《MUMEI》
出会いは夏休み
僕と彼が出会ったのは、僕が小学4年生で、彼が小学1年生の時だった。

両親に連れられ、母方の実家にはじめて行った時だった。

当時、僕の学校は夏休みに入ったばかり。

いつもは父方の実家に行くのだが、母方の実家には行ったことがなかった。

理由は母が田舎を好きじゃなかったからだ。

母の実家は昭和時代で時が止まっているような村で、豊富なのは自然ぐらいだと母が苦笑しながら言っていた。

だけど今回、さすがに実家の家族から、顔を見せろとの催促が来たらしい。

さすがに10年以上、実家に帰っていないことをマズく思ったらしく、今回の夏休みは母方の実家で過ごすことになった。

僕は少なからず、楽しみだった。

僕の住んでいる街は都会だし、父方の実家も田舎ってほどじゃなかった。

だからか、大自然に憧れを抱いていた。

それにまだ顔も見たことがない、親戚達に会うのが楽しみだった。

何度か電話や手紙・ハガキなどでやり取りしたことがあるぐらいで、交流がほぼ無かったから。

でも実は、この帰省にはちょっと裏があった。

聞かされたのは、すでに新幹線に乗り、電車に乗り、バスに乗り、タクシーを乗り、実家の邸に向かって歩いている途中だった。
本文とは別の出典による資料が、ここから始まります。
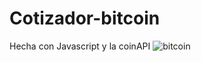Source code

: # Cotizador-bitcoin
Hecha con Javascript y la coinAPI
![bitcoin](https://user-images.githubusercontent.com/82630810/123895061-3a4fdc00-d92d-11eb-810e-faca8a187a2e.png)
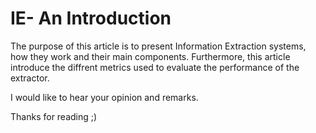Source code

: # IE- An Introduction

The purpose of this article is to present Information Extraction systems, how they work and their main components. Furthermore, this article introduce the diffrent metrics used to evaluate the performance of the extractor. 

I would like to hear your opinion and remarks. 

Thanks for reading ;)


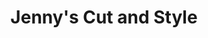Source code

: ---
title: "Jenny's Cut and Style"
url: /osterholz-scharmbeck/jennys-cut-and-style/
shop: Friseur
---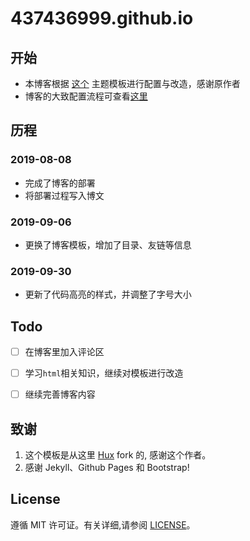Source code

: # 437436999.github.io

## 开始

- 本博客根据 [这个](https://www.jianshu.com/p/e68fba58f75c) 主题模板进行配置与改造，感谢原作者
- 博客的大致配置流程可查看[这里](https://437436999.github.io/2019/08/08/%E5%9F%BA%E4%BA%8EJekyll%E4%B8%8EGithub-Pages%E6%90%AD%E5%BB%BA%E5%8D%9A%E5%AE%A2.html)

## 历程

### 2019-08-08

- 完成了博客的部署
- 将部署过程写入博文

### 2019-09-06

- 更换了博客模板，增加了目录、友链等信息

### 2019-09-30

- 更新了代码高亮的样式，并调整了字号大小

## Todo

- [ ] 在博客里加入评论区
- [ ] 学习`html`相关知识，继续对模板进行改造
- [ ] 继续完善博客内容


## 致谢

1. 这个模板是从这里 [Hux](https://github.com/Huxpro/huxpro.github.io) fork 的, 感谢这个作者。 
2. 感谢 Jekyll、Github Pages 和 Bootstrap!

## License

遵循 MIT 许可证。有关详细,请参阅 [LICENSE](https://github.com/qiubaiying/qiubaiying.github.io/blob/master/LICENSE)。
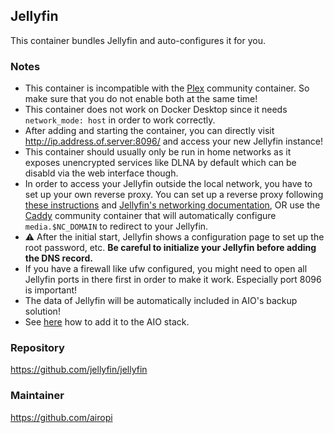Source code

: ## Jellyfin
This container bundles Jellyfin and auto-configures it for you.

### Notes
- This container is incompatible with the [Plex](https://github.com/nextcloud/all-in-one/tree/main/community-containers/plex) community container. So make sure that you do not enable both at the same time!
- This container does not work on Docker Desktop since it needs `network_mode: host` in order to work correctly.
- After adding and starting the container, you can directly visit http://ip.address.of.server:8096/ and access your new Jellyfin instance!
- This container should usually only be run in home networks as it exposes unencrypted services like DLNA by default which can be disabld via the web interface though.
- In order to access your Jellyfin outside the local network, you have to set up your own reverse proxy. You can set up a reverse proxy following [these instructions](https://github.com/nextcloud/all-in-one/blob/main/reverse-proxy.md) and [Jellyfin's networking documentation](https://jellyfin.org/docs/general/networking/#running-jellyfin-behind-a-reverse-proxy), OR use the [Caddy](https://github.com/nextcloud/all-in-one/tree/main/community-containers/caddy) community container that will automatically configure `media.$NC_DOMAIN` to redirect to your Jellyfin.
- ⚠️ After the initial start, Jellyfin shows a configuration page to set up the root password, etc. **Be careful to initialize your Jellyfin before adding the DNS record.**
- If you have a firewall like ufw configured, you might need to open all Jellyfin ports in there first in order to make it work. Especially port 8096 is important!
- The data of Jellyfin will be automatically included in AIO's backup solution!
- See [here](https://github.com/nextcloud/all-in-one/tree/main/community-containers#community-containers) how to add it to the AIO stack.


### Repository
https://github.com/jellyfin/jellyfin

### Maintainer
https://github.com/airopi
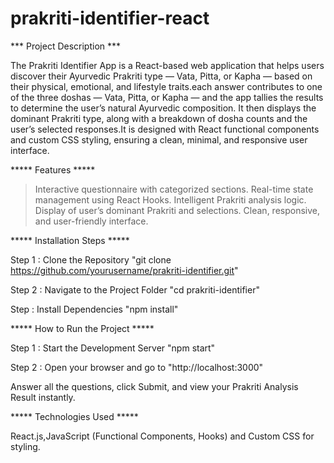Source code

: # prakriti-identifier-react

*** Project Description ***

The Prakriti Identifier App is a React-based web application that helps users discover their Ayurvedic Prakriti type — Vata, Pitta, or Kapha — based on their physical, emotional, and lifestyle traits.each answer contributes to one of the three doshas — Vata, Pitta, or Kapha — and the app tallies the results to determine the user’s natural Ayurvedic composition. It then displays the dominant Prakriti type, along with a breakdown of dosha counts and the user’s selected responses.It is designed with React functional components and custom CSS styling, ensuring a clean, minimal, and responsive user interface.

***** Features *****

> Interactive questionnaire with categorized sections.
> Real-time state management using React Hooks.
> Intelligent Prakriti analysis logic.
> Display of user’s dominant Prakriti and selections.
> Clean, responsive, and user-friendly interface.

***** Installation Steps *****

Step 1 : Clone the Repository
         "git clone https://github.com/yourusername/prakriti-identifier.git"

Step 2 : Navigate to the Project Folder
         "cd prakriti-identifier"

Step : Install Dependencies
       "npm install"

***** How to Run the Project *****

Step 1 : Start the Development Server
         "npm start"

Step 2 : Open your browser and go to
         "http://localhost:3000"

Answer all the questions, click Submit, and view your Prakriti Analysis Result instantly.

***** Technologies Used *****

React.js,JavaScript (Functional Components, Hooks) and Custom CSS for styling.
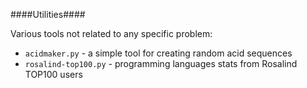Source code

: ####Utilities####

Various tools not related to any specific problem:
* `acidmaker.py` - a simple tool for creating random acid sequences
* `rosalind-top100.py` - programming languages stats from Rosalind TOP100 users
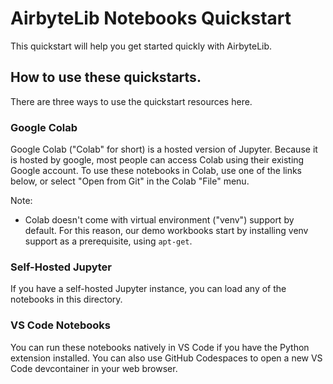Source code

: # AirbyteLib Notebooks Quickstart

This quickstart will help you get started quickly with AirbyteLib.

## How to use these quickstarts.

There are three ways to use the quickstart resources here.

### Google Colab

Google Colab ("Colab" for short) is a hosted version of Jupyter. Because it is hosted by google, most people can access Colab using their existing Google account. To use these notebooks in Colab, use one of the links below, or select "Open from Git" in the Colab "File" menu.

Note:

- Colab doesn't come with virtual environment ("venv") support by default. For this reason, our demo workbooks start by installing venv support as a prerequisite, using `apt-get`.

### Self-Hosted Jupyter

If you have a self-hosted Jupyter instance, you can load any of the notebooks in this directory.

### VS Code Notebooks

You can run these notebooks natively in VS Code if you have the Python extension installed. You can also use GitHub Codespaces to open a new VS Code devcontainer in your web browser.
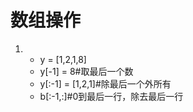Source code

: # 数组操作
1. - y = [1,2,1,8]  
   - y[-1] = 8#取最后一个数
   - y[:-1] = [1,2,1]#除最后一个外所有
   - b[:-1,:]#0到最后一行，除去最后一行
   
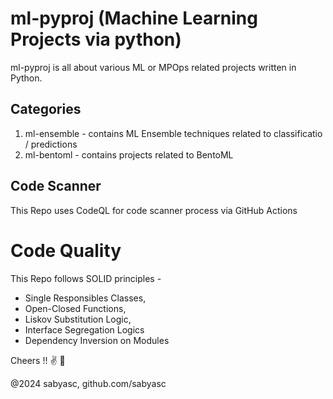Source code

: # ml-pyproj (Machine Learning Projects via python)

ml-pyproj is all about various ML or MPOps related projects written in Python.

## Categories 

1. ml-ensemble - contains ML Ensemble techniques related to classificatio / predictions 
2. ml-bentoml - contains projects related to BentoML

## Code Scanner

This Repo uses CodeQL for code scanner process via GitHub Actions

# Code Quality

This Repo follows SOLID principles - 
- Single Responsibles Classes, 
- Open-Closed Functions, 
- Liskov Substitution Logic, 
- Interface Segregation Logics
- Dependency Inversion on Modules 

Cheers !! :v: :clinking_glasses:

@2024 sabyasc, github.com/sabyasc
何でも母の兄の長男が、ちょっと難しい性格をしているらしい。

そのせいか学校でも浮いていて、一緒に住んでいる家族や親戚にも心を開いてくれないようだった。

なので歳が近く、今まで接したことがない僕になら、興味を持ってくれるんじゃないかっていう話が、母と伯父の間で交わされていた。
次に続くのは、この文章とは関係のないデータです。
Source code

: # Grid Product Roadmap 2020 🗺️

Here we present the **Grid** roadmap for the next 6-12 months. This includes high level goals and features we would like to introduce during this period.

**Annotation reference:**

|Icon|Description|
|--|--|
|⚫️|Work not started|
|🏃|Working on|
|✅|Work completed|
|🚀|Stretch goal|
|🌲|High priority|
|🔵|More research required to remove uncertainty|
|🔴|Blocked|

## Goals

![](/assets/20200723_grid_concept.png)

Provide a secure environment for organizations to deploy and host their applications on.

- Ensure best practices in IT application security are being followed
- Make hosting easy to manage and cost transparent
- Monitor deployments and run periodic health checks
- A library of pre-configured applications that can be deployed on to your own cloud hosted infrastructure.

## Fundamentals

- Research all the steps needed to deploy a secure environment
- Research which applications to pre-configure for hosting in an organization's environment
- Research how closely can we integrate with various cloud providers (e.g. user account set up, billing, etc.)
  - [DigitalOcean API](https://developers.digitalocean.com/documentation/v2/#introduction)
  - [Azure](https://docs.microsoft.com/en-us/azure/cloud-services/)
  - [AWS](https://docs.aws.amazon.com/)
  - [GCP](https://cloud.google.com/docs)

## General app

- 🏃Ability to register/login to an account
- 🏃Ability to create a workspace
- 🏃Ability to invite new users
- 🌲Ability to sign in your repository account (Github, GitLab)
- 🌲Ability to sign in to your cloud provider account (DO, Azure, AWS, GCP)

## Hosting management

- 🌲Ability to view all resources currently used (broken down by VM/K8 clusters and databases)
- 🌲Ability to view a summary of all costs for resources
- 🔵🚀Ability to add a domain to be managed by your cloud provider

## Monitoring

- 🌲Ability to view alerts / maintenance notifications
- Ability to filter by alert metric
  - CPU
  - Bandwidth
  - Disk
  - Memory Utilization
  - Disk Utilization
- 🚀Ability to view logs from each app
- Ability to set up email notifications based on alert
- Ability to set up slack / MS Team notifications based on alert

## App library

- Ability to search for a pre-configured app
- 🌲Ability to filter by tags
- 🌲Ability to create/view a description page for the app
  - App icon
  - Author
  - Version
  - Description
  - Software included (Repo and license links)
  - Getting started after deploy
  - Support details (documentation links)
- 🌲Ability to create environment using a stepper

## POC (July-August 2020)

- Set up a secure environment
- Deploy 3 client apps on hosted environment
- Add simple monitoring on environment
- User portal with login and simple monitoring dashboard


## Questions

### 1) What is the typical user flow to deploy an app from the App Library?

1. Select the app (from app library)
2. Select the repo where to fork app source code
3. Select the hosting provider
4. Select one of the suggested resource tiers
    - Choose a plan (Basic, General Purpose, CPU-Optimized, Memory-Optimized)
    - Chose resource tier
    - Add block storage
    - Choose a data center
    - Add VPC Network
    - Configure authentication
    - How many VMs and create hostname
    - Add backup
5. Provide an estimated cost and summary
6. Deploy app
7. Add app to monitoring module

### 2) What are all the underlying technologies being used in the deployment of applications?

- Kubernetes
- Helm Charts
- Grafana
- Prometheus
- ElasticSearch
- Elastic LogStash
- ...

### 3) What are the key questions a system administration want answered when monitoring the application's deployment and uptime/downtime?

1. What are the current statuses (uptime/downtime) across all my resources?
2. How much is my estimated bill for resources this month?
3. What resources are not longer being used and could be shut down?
将来、実家を継ぐ立場だから、もう少し他人と交流を持ってほしいらしい。

要するに遊び相手になってほしいとのこと。

僕は笑顔で承諾した。

僕にとってはイトコだし、年下のコと遊ぶことなんて滅多になかったから、楽しみにしていた。

実家の邸は小山の上にあるので、坂道を歩く。

母の言った通り、民家よりも自然が目立っている場所だった。

でも空気は美味しいし、緑がキレイで、セミの声が心地良かった。

夏休みいっぱいここにいられると思うと、心は高鳴った。

…しかし実家の邸の前で、呆然となった。

ウチは都心に建つそこそこ高級なマンションに住んでいた。

父の実家は普通の二階建ての一戸建て。

しかし母の実家の邸は、まさに昭和という時代がピッタリな、大きくて広い和風の邸だった。

…ここで肝試しなんてやったら、雰囲気ピッタリだな。